▸ What to do
(1) Which things does the Kia Niro EV piece say the North End location gives access to? List each one.
(2) Pick up the Kia Niro EV piece right after its final sentence and continue writing it.

▸ Selection
- - - -

Kia Niro EV is an urban electric runabout

We moved to the North End of Hamilton in 1984 because we loved the view of Hamilton Harbour, and saw the potential in the rundown Victorian house we bought. We had no idea that the location would one day tick off all the boxes of desirable urban living with access to transit, parks, schools, food and culture.

  One drawback- our house didn’t include a driveway and still doesn’t. Luckily it hasn’t been a problem.  But when electric cars started to arrive on the scene, and auto journalists had access to drive them via manufacturers press fleets, I pondered how we could make that work.

  We couldn’t run a charging cable from the car, across the sidewalk to an outlet, so we had to look to public charging stations.

  EV charging is getting easier. We have charged electric vehicles at the parking garage near Jackson Square, and at McMaster Innovation Park. Both require either a long walk, or a lift to retrieve the car.

- - - -

▸ Entries supplied
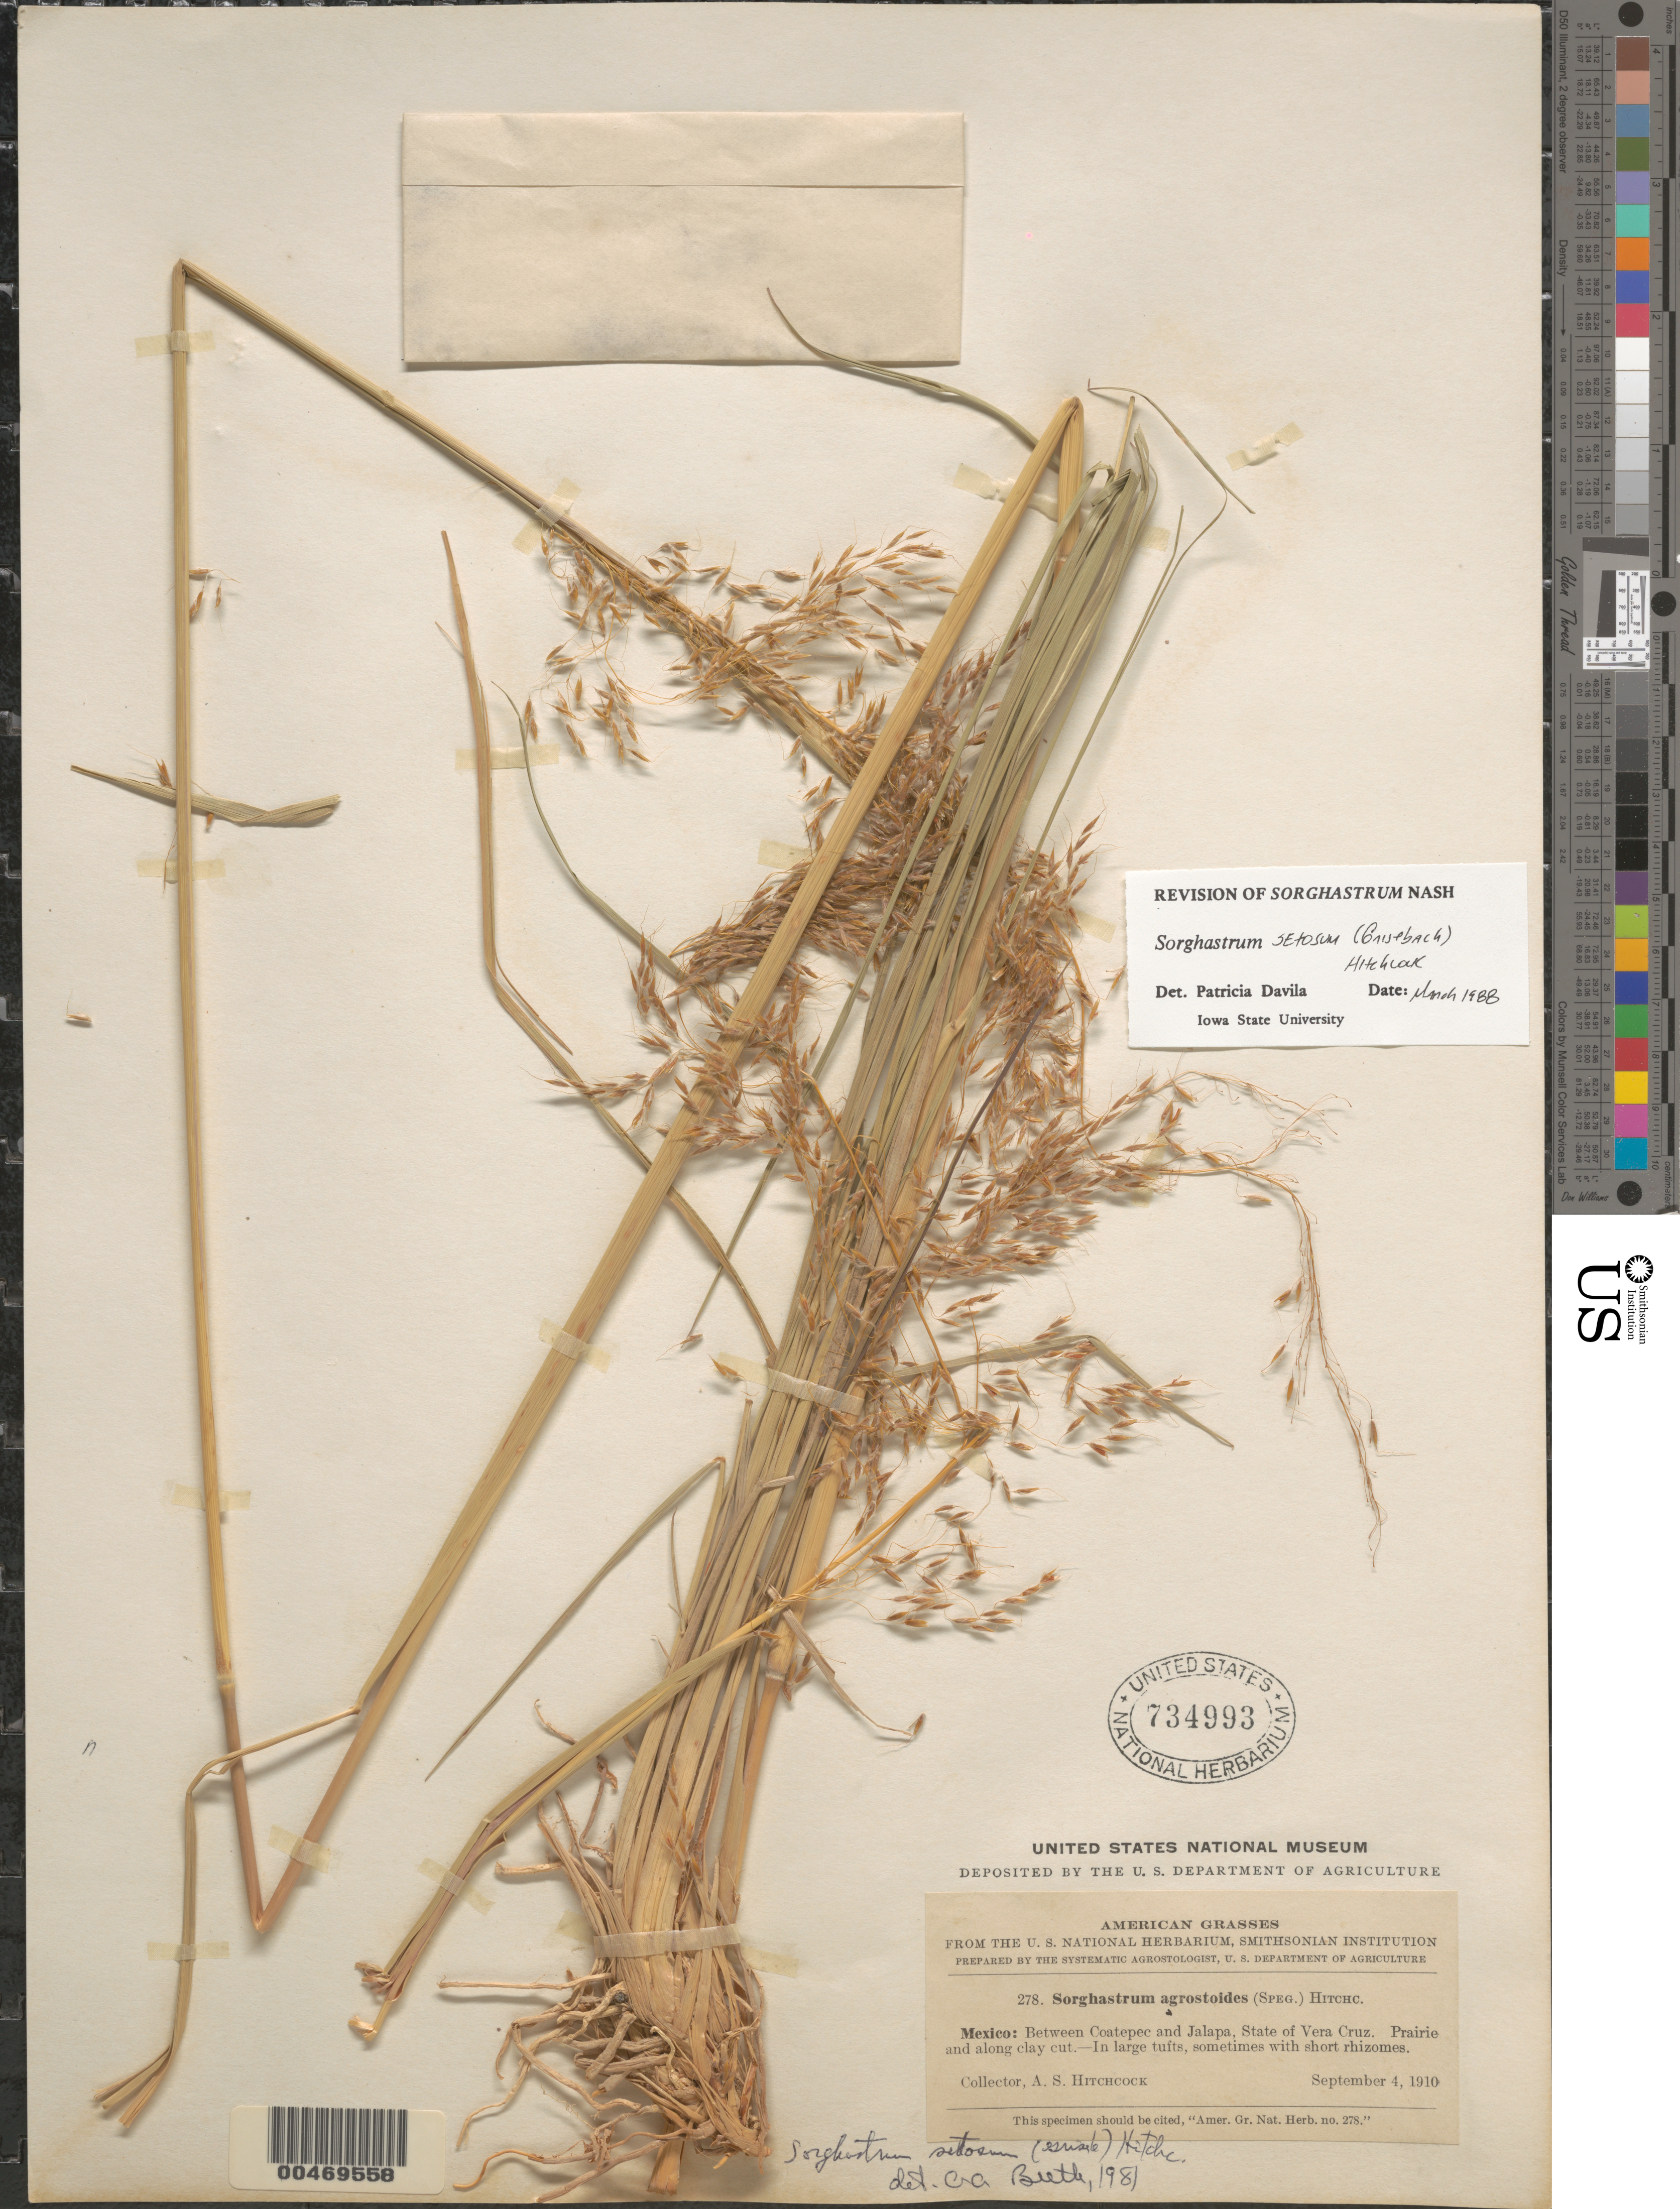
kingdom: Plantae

- - - -

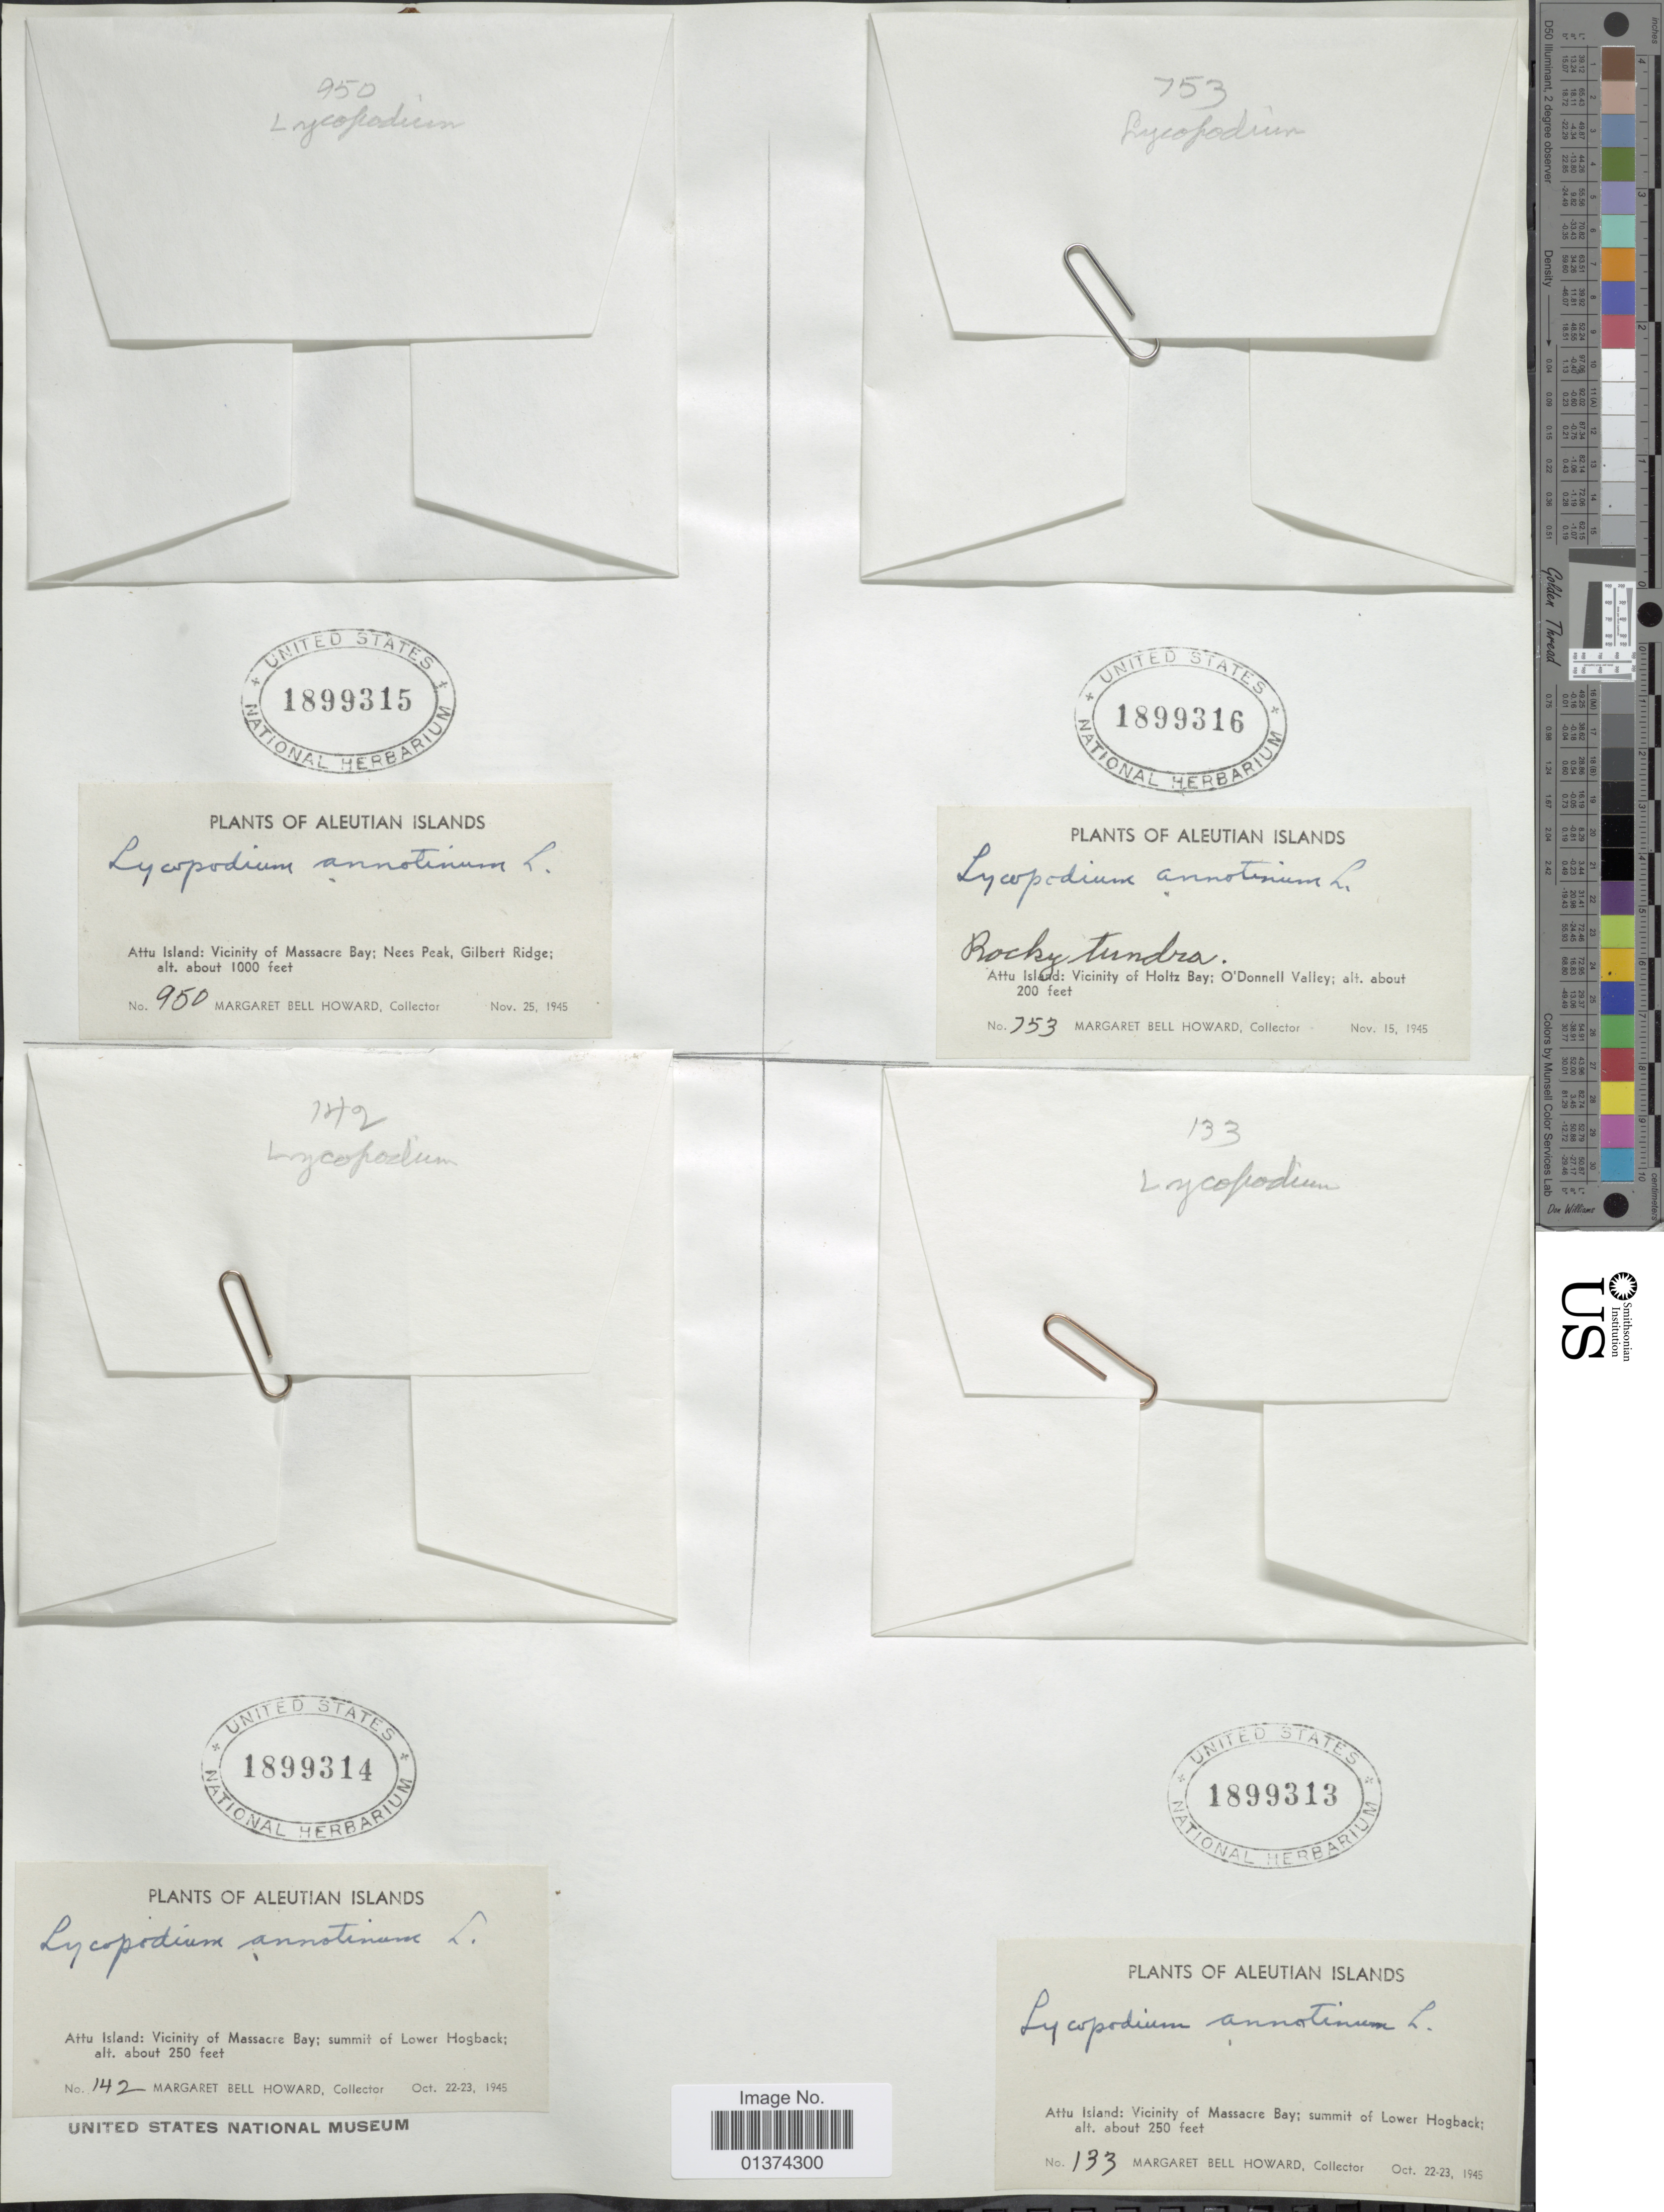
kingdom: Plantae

- - - -

▸ Solved problems
(1) transit, parks, schools, food, culture

(2)
Charging stations increasing in the city

   But the situation keeps improving. Now I can walk four blocks to the Hamilton-Oshawa Port Authority building (HOPA) and use one of four charging ports to recharge. I would suspect with the arrival of all-day Go Service at West Harbour Go, that chargers will be installed in the parking lot there, which is just three blocks from our house.

Free charging stations at the Hamilton-Oshawa Port Authority building assist EV owners who can’t charge up at home. Kathy Renwald photo

  So my latest electric car test drive was the Kia Niro EV. When I picked it up near Pearson Airport it showed a range of 402 kilometres, the official range supplied by Kia is 385 km on a full charge. 

  I had the Niro for a full week. On day six I decided to park it at the HOPA building for an overnight recharge. It still had 140 kilometres of range left. I drove it pretty much like a normal car, running the air conditioning, driving in a Normal mode setting, and not trying to maximize battery life by using extreme driving methods. That’s a very liveable performance. Had I used the rengenerative braking process more to help charge the battery, the range would have improved.

  Using the Level 2 charger at the HOPA building would recharge the Niro in about nine hours. The state of charge can be monitored remotely by using a dedicated app made by Kia called UVO.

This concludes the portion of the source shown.